▶ The problem
Extract each line of the material that contains the string "across". The match is case-sensitive.

▶ Listed entries
────────────────
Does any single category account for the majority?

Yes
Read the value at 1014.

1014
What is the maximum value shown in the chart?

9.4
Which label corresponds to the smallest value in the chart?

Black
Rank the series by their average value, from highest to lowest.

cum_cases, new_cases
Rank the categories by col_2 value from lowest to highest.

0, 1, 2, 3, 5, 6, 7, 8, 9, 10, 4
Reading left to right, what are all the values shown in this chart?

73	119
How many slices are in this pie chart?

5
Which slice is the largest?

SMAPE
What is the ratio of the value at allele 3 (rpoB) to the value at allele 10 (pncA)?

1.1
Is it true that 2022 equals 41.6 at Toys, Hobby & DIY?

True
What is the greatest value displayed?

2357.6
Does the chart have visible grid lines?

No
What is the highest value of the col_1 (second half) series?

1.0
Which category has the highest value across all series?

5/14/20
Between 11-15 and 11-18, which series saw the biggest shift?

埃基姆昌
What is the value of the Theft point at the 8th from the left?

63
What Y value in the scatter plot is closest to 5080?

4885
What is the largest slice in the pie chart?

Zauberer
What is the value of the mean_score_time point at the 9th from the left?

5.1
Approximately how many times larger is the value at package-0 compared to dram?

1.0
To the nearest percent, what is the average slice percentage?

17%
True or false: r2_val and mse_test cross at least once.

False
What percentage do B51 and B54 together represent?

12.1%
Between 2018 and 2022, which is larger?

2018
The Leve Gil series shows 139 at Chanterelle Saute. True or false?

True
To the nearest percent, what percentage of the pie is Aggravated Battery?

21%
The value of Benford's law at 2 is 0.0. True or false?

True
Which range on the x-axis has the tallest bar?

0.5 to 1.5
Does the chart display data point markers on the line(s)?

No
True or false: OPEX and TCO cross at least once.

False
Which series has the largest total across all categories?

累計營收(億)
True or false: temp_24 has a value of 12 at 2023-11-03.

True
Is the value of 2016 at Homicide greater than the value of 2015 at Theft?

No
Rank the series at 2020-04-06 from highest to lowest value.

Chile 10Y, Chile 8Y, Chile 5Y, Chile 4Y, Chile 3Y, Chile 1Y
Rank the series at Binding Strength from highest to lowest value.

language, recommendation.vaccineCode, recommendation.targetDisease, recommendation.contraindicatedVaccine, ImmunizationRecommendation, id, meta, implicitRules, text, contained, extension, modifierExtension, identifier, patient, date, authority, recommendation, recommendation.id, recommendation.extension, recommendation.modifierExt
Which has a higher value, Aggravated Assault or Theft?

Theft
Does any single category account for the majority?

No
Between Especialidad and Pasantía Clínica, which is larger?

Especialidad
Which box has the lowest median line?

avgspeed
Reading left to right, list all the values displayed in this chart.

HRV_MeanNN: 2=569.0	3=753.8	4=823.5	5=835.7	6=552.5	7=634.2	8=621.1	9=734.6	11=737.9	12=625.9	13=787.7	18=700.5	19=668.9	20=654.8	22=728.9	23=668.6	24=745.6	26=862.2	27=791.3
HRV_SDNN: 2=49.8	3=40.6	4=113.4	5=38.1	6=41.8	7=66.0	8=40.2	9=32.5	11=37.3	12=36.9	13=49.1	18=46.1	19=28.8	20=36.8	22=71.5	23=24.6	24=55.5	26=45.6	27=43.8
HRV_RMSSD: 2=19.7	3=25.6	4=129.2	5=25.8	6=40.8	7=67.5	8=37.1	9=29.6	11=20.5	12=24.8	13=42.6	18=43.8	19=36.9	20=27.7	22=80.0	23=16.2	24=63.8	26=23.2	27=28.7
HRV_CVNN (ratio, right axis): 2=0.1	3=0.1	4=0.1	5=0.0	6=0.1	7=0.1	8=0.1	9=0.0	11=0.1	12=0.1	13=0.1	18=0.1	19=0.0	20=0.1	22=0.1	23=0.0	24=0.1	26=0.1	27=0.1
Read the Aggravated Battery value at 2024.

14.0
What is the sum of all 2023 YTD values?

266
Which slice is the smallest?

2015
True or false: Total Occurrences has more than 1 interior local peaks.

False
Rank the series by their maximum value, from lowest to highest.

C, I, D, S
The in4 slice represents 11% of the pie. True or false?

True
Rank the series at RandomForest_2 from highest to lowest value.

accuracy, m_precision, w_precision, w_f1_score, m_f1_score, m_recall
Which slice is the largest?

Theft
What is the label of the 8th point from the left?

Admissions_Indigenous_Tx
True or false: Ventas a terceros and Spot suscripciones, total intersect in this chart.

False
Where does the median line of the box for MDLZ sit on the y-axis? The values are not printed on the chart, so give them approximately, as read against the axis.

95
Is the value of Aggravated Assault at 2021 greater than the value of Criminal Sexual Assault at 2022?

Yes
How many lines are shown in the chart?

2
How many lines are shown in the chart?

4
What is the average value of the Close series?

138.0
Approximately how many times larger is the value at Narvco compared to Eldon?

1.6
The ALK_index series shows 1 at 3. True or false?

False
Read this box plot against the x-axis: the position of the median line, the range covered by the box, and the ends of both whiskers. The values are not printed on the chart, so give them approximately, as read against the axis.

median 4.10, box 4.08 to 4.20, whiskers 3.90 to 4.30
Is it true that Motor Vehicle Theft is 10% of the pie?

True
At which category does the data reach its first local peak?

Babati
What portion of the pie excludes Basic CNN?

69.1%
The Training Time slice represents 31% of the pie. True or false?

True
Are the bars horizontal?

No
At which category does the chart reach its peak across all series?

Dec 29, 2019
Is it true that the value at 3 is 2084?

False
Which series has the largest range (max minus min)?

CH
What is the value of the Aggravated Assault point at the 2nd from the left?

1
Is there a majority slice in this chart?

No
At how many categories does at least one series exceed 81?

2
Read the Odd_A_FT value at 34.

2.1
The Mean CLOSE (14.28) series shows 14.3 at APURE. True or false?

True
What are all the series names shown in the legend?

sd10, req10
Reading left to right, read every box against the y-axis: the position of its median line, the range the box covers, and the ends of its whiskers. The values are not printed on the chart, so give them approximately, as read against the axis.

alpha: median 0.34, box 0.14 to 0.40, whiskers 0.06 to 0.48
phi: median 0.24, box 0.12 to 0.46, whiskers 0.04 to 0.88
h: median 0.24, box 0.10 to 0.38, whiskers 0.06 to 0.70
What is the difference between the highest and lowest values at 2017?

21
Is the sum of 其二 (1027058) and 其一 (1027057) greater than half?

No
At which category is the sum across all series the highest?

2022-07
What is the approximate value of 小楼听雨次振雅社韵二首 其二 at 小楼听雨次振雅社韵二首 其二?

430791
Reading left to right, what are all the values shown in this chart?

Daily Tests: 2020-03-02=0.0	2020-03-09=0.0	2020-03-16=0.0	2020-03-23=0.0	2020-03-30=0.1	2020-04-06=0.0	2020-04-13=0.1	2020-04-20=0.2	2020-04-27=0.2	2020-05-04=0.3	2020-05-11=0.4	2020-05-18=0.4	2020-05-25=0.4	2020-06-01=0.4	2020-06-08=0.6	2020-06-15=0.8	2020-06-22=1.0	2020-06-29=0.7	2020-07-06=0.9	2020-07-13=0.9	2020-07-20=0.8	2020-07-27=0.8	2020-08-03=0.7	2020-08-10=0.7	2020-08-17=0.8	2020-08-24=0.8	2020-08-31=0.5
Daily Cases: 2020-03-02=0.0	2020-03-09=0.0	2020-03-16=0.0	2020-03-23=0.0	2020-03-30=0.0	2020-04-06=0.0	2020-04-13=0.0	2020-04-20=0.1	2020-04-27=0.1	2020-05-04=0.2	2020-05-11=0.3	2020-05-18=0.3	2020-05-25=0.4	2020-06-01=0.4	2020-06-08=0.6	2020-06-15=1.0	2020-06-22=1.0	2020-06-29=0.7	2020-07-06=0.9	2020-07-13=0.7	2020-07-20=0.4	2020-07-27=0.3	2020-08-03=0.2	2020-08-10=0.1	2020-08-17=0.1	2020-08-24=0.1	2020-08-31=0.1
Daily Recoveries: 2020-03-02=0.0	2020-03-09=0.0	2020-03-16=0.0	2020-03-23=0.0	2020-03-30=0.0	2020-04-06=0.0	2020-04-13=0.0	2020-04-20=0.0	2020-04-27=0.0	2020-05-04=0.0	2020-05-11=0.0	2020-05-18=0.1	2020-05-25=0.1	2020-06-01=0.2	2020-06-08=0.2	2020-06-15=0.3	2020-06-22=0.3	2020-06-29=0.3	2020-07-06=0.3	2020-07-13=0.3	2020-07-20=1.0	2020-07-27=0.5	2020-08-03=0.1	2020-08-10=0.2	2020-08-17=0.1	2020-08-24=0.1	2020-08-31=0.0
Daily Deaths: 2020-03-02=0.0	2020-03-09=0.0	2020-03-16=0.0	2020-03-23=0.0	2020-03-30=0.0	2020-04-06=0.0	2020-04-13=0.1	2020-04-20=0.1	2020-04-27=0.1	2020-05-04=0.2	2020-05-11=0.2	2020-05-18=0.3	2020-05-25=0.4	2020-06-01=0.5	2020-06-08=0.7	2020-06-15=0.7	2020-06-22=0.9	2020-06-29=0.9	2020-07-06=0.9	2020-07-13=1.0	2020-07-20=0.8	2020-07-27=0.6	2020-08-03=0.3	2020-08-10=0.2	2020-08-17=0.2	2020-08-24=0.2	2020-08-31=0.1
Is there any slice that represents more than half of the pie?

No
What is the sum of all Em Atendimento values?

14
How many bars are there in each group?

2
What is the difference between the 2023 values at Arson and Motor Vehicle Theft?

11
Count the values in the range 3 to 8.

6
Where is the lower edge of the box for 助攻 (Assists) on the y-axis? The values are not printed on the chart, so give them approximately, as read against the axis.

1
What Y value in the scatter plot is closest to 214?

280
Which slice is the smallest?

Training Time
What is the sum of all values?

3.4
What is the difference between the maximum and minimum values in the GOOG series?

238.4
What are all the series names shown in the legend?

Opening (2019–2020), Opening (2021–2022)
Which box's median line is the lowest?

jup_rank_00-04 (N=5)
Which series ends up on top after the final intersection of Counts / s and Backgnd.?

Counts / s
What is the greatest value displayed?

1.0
────────────────
▶ Written reply
Which category has the highest value across all series?
Which series has the largest total across all categories?
At which category does the chart reach its peak across all series?
At which category is the sum across all series the highest?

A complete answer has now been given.